- Kategori
- Doğal Hayat / Çevre
0.51gram Ekmek

sıfır İSRAF
Hızını arttıran traktörden patoza uzanan siyah kayışın dönmesi ile sanki uyuyan bir dev uyanır. Koca patoz, lastik tekerleri üzerinde sallanırken dişliler, çarklar, kayışlar arasından çıkan toz ve saman parçaları kilometrelerce uzaktan duyulabilen ve görülebilen harman yerini sarar.
Temmuz ayının sıcaklarında ekilen, biçilen, taşınan buğdayın en zorlu ara durağıdır harman zamanı. İlk buğday destesinin patozun ağzından içine girip samanın bir tarafa savrulması, buğday tanelerinin tıkır tıkır çuvala dökülürken avuca alınması ne büyük keyiftir. Buğday yığını bitinceye kadar açıkta kalan ağız, burun, kulak ve eller saman tozu, buğday tarlasının toprağı ile renk değiştirir. Bir yılın emeği ambara girmeyince rahat edemezsiniz.
TMO’nin Ekmek İsrafını Önleme Kampanyası başlattığından bu yana “buğday ve ekmek” üzerine literatürü tarıyorum.
Neden kalorileri birbirine yakın olmasına rağmen mısır, pirinç içerisinde buğday en önemlisi idi? Neden diğer hububatların tanrısı yoktu? Neden açlık denince akla buğday geliyordu?Ekmek ilk nerede ve nasıl yapılmıştı? Nüfus ve gıda arasındaki ilişki ne idi? Buğday nasıl un haline geldi? İlk ekmek mayasını kim buldu? İlk fırını kim buldu? Mısırlılar neden ölüleri ile ekmeği birlikte gömüyorlardı? İlk değirmen ne zaman yapıldı? Ekmek, neden karne ile satıldı? Ekmek ununa ilk kimyasallar ne zaman katıldı? Neden beyaz ekmeği zenginler yerken, kara ekmek denen iyi işlenmemiş ham undan yapılan ekmeği de fakirler yemek zorunda kaldı? Ekmeği para yerine ilk kim kullandı? İlk beyaz ekmek ne zaman yapıldı? Ekmek üretimi sanayi haline ne zaman geldi? Ekmek neden alın teri simgesidir? Neden ekmek, içeriği, şekil ve tekniği değişikliğe uğrasa da, dünyanın her yerinde bilinmekte, üretilmekte ve tüketilmektedir?

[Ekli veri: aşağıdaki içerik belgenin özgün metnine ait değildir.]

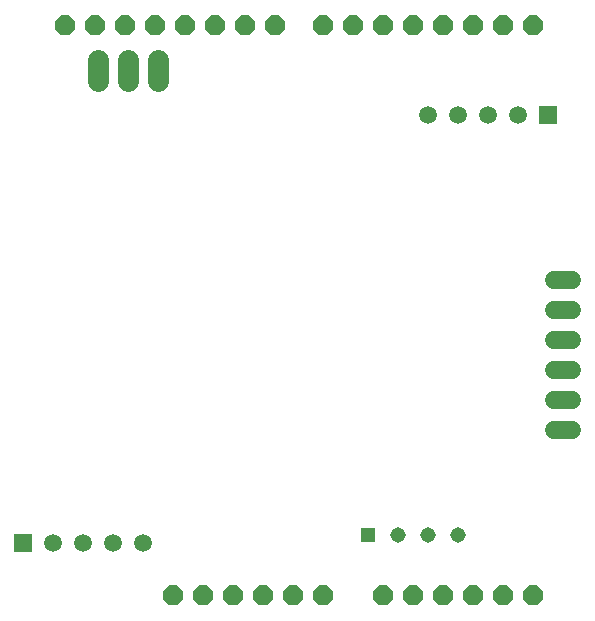
<source format=gbr>
G04 EAGLE Gerber X2 export*
%TF.Part,Single*%
%TF.FileFunction,Copper,L1,Top,Mixed*%
%TF.FilePolarity,Positive*%
%TF.GenerationSoftware,Autodesk,EAGLE,9.0.1*%
%TF.CreationDate,2019-03-28T19:28:24Z*%
G75*
%MOMM*%
%FSLAX34Y34*%
%LPD*%
%AMOC8*
5,1,8,0,0,1.08239X$1,22.5*%
G01*
%ADD10P,1.814519X8X22.500000*%
%ADD11R,1.308000X1.308000*%
%ADD12C,1.308000*%
%ADD13R,1.508000X1.508000*%
%ADD14C,1.508000*%
%ADD15C,1.524000*%
%ADD16C,1.800000*%


D10*
X533400Y774700D03*
X508000Y292100D03*
X558800Y774700D03*
X584200Y774700D03*
X609600Y774700D03*
X635000Y774700D03*
X508000Y774700D03*
X482600Y774700D03*
X457200Y774700D03*
X416560Y774700D03*
X391160Y774700D03*
X365760Y774700D03*
X340360Y774700D03*
X314960Y774700D03*
X289560Y774700D03*
X264160Y774700D03*
X238760Y774700D03*
X533400Y292100D03*
X558800Y292100D03*
X584200Y292100D03*
X609600Y292100D03*
X635000Y292100D03*
X457200Y292100D03*
X431800Y292100D03*
X406400Y292100D03*
X381000Y292100D03*
X355600Y292100D03*
X330200Y292100D03*
D11*
X495300Y342900D03*
D12*
X520700Y342900D03*
X546100Y342900D03*
X571500Y342900D03*
D13*
X647700Y698500D03*
D14*
X622300Y698500D03*
X596900Y698500D03*
X571500Y698500D03*
X546100Y698500D03*
D13*
X203200Y336550D03*
D14*
X228600Y336550D03*
X254000Y336550D03*
X279400Y336550D03*
X304800Y336550D03*
D15*
X652780Y431800D02*
X668020Y431800D01*
X668020Y457200D02*
X652780Y457200D01*
X652780Y482600D02*
X668020Y482600D01*
X668020Y508000D02*
X652780Y508000D01*
X652780Y533400D02*
X668020Y533400D01*
X668020Y558800D02*
X652780Y558800D01*
D16*
X266700Y727600D02*
X266700Y745600D01*
X292100Y745600D02*
X292100Y727600D01*
X317500Y727600D02*
X317500Y745600D01*
M02*

</source>
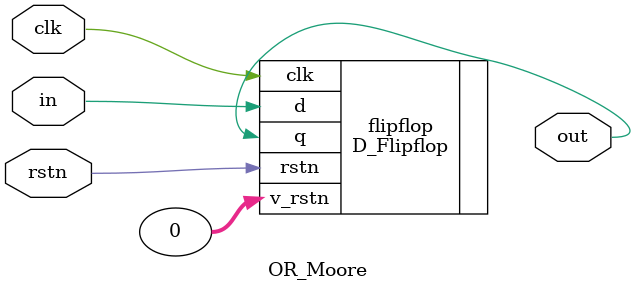
<source format=v>
`timescale 1ns / 1ps


module OR_Moore(
    input in,
    input clk,
    input rstn,
    output out
    );
    D_Flipflop flipflop(
        .d (in),
        .clk (clk),
        .rstn (rstn),
        .v_rstn (0),
        .q(out)
    );
endmodule

</source>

Neden tam buğday unundan yapılan ekmeğin vitamin ve mineral içeriği, beyaz undan yapılan ekmeğe göre daha yüksektir?
Neden Türkiye'de ABD ve AB'ye (40-50 kg./yıl) kıyasla kişi başına 3-4 kat daha fazla ekmek tüketiliyor?
Neden kültür ve inancı ekmeği kutsal, mübarek bir emanet, nimet; alın terinin, paylaşmanın, bereketin sembolü sayan Anadolu insanı günde bin 500 ton, yılda 550 bin ton ekmek (ekonomik değerinin yıllık 1,5 milyar lira) israf ediyor?
Ekmek sadece un değildir. Tohum, gübre, mazot, odun, su, elektrik, maya, nakliye, ambalaj ve emektir. Sadece su için yapılan bir araştırmaya göre; 1 kilo ekmek için 1.6 litre su kullanılıyor. İsraf edilen 6 milyon ekmek için 880 milyar litre su da boşa harcanmış oluyor.
Dünyada yaşanan ekonomik krizlerin, açlıkların, yoksullukların, göçlerin, bebek ölümlerinin, çöküşlerin, adaletsizlilerin, savaş ve çatışmaların altında; bu hırs, tamah, açgözlülük, savurganlık ve israf vardır.
İyi beslenebilirsek, zenginleşmeye gerek kalmayacak. Milletçe bir öz eleştiri yapmak durumundayız, ekmeği alırken, ekmeği bölerken, ekmeği sofrada, masada öylece bırakırken artık bir değil, bin defa düşünmek zorundayız.
Zira, refahla yoksulluk arasında sadece - tanesi sadece 0.51 gram olan - buğdayın yetiştiği 30cm. toprak vardır.
İleri bir demokrasi, Büyük bir ekonomi, Güçlü bir toplum, Yaşanabilir bir çevre, Lider bir ülke için: her doğal kaynak için “Sıfır İsraf” politikalarını hayata geçirmeliyiz.